1. How is the autumn personified in each if the stanzas ?
2. How is the nature presented in the poem ode to autumn ?
3. Why is the autumn called the season of mists and mellow fruitfulness ?
4. What are the autumn and spring conspiring ?
5. Why do the bees think that the warm days will never cease ?
Answers
Answer:
1) Also, the autumn is personified as having hair that is "soft-lifted by the winnowing wind." This is a beautiful personification in that the grains can be seen as hair wisped about by the "winnowing wind" or sifting wind. In the last stanza, the autumn is personified as having her own music.
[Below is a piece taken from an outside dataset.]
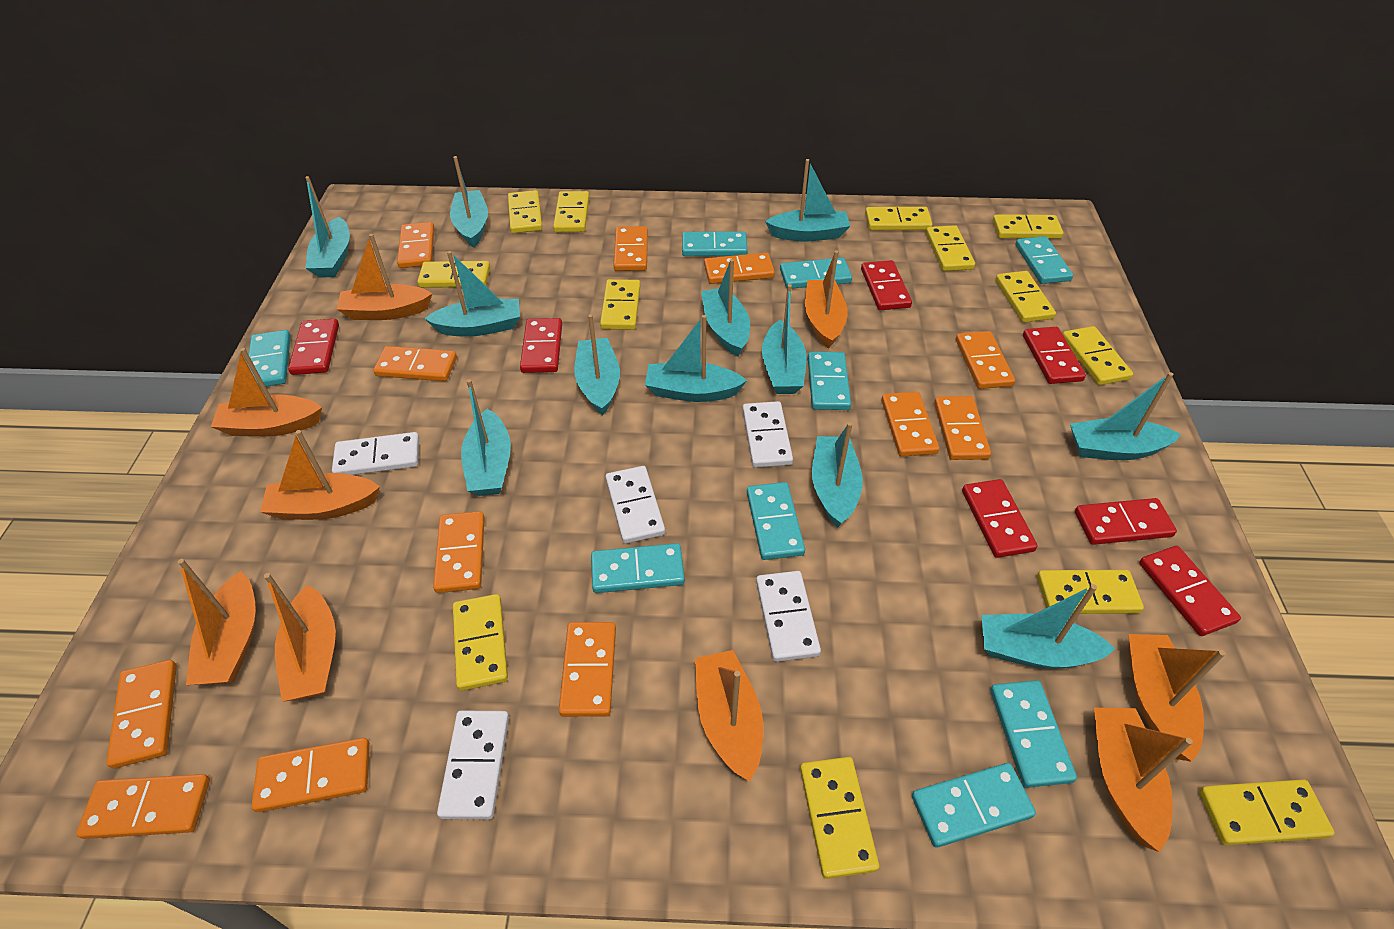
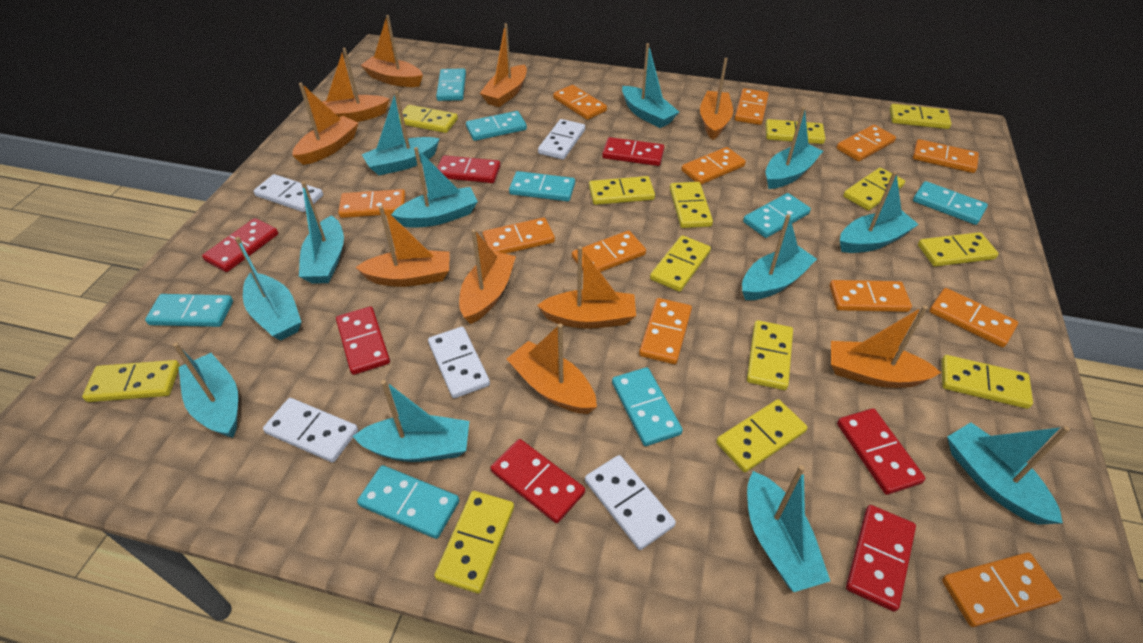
orange boat: 9 -> 10
turquoise domino: 9 -> 8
2) Nature is presented as rich, full, indolent, and beautifully melancholic in this poem celebrating autumn. In stanza 3, the focus turns to the sounds of autumn as evening falls. This is a melancholic time of "soft-dying day" and "rosy hues" as the sun sets, punctuated by the "wailful choir".
3) The speaker refers to Autumn as the "Season of mists and mellow fruitfulness" because he wishes to honor and compliment the season whose hallmarks some might see as less beautiful than "the songs of spring." On the contrary, this speaker feels that Autumn has its own "music" that is absolutely as lovely as Spring.
4) The Autumn and Spring are conspiring with each other plans to fill the earth with fruits and flowers with the coming of the Spring season.
5) For the bees, perhaps their "warm days will never cease" because those warm days have helped them to produce so much honey. In other words, while the warm days may literally disappear, they will live on in the form of the honey that they have helped the bees to produce.